Data Science Asked on May 23, 2021
As the paper by Schaul & LeCun states
The findings are clear: in contrast to the other algorithms tested,
vSGD-fd does not require any hyper-parameter tuning to give reliably
good performance on the broad range of tests: the learning rates adapt
automatically to different curvatures and noise levels.
Auto-adapting learning rate sounds like a huge deal,
but why is everyone seem to be using Adam and other optimizers?
This is my answer at Cross Validated for the same question asked by the same person:
It's already 2019, still nobody answered this question. I don't understand why vSGD isn't popular either. But I do have some reasons from my own:
not real auto-adapting. Like v-SGD, ADAM is also a so-called auto-adapting algorithm, but that is not true. The learning rate, and window size in v-SGD, the beta terms in ADAM all need tuning. The new-variants like AMSGrad and NosAdam seem to be more robust though.

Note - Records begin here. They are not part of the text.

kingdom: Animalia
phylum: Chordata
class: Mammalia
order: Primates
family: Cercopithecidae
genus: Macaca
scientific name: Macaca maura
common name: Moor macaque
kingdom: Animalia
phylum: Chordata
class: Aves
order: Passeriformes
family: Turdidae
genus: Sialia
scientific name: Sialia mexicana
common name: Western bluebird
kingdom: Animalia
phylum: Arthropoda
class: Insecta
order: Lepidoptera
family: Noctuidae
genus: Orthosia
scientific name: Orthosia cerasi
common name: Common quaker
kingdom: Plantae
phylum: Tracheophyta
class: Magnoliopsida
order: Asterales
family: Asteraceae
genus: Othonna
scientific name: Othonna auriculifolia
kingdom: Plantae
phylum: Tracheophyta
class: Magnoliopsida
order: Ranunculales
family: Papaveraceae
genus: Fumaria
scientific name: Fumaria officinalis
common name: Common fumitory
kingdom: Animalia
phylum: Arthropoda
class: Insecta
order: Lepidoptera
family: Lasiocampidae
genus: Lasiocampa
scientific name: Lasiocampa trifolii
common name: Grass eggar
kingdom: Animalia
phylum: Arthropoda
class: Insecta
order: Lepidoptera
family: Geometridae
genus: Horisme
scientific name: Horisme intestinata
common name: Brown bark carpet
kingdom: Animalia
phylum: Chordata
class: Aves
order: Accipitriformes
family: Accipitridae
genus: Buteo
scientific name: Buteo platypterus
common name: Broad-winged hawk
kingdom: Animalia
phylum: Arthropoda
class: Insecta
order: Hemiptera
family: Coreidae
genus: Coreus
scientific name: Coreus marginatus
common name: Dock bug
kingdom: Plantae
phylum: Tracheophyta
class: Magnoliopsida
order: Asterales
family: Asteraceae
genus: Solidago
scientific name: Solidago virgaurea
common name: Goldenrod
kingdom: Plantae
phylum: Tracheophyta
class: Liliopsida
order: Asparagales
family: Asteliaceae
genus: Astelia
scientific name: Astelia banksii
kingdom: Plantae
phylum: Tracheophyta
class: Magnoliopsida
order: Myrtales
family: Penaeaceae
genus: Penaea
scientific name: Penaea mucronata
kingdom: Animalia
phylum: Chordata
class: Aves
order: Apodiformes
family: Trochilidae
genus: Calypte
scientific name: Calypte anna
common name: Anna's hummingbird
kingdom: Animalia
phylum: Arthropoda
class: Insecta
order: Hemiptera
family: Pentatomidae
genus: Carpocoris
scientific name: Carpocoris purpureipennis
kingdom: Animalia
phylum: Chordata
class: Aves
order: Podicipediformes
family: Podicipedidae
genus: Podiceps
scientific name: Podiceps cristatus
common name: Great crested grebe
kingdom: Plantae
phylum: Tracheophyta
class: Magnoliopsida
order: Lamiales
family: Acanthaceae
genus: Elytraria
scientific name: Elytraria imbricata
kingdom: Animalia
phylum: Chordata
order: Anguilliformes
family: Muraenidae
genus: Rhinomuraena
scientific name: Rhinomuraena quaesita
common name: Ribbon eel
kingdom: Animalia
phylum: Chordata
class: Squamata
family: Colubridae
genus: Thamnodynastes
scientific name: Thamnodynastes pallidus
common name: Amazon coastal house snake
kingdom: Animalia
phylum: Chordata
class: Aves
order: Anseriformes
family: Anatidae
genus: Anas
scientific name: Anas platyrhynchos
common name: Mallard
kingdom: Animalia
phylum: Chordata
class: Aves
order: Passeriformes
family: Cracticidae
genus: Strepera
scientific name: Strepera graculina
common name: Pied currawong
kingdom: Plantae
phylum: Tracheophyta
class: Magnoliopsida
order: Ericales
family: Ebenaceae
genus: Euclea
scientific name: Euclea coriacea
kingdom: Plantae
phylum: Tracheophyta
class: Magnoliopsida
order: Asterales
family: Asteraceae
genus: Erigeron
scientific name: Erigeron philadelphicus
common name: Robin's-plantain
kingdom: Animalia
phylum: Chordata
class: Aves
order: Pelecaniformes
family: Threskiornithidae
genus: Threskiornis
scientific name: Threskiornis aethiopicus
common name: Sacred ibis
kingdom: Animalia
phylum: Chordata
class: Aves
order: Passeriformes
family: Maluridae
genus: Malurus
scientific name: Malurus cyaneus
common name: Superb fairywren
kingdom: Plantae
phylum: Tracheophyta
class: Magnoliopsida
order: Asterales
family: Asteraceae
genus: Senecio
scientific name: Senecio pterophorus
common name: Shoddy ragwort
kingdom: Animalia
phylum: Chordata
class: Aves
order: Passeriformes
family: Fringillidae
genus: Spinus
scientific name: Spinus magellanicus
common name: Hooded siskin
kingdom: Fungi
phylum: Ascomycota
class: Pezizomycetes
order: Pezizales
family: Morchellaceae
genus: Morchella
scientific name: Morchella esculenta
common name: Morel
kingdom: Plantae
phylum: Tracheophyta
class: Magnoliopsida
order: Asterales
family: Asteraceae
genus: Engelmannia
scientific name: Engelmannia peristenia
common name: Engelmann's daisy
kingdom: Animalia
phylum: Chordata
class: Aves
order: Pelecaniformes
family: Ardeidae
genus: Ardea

too "complex". v-SGD uses a "bprop" term to estimate the Hessian diagonal, and later there is also a finite-difference version. These are somehow "complex" methods to use in computer science and engineering. The numerical instability and the inherent inaccuracy can cause a lot of trouble. That may be the reason why Tensorflow and Pytorch developers didn't include v-SGD in their package. And that also caused very few comparisons with v-SGD in the subsequent optimization papers.
speed. If the estimated Hessian is a good approximate, then it surely speeds up. However, first, the local landscape may not be the "noisy quadratic loss" as stated in the paper; second, the estimate is also very rough. Actually, there can be no exact estimate of Hessian diagonal. These factors all make the speed of v-SGD algorithm not so competitive.
That is only some understanding with not a lot of practice. Hope someone could point out probably more accurate points.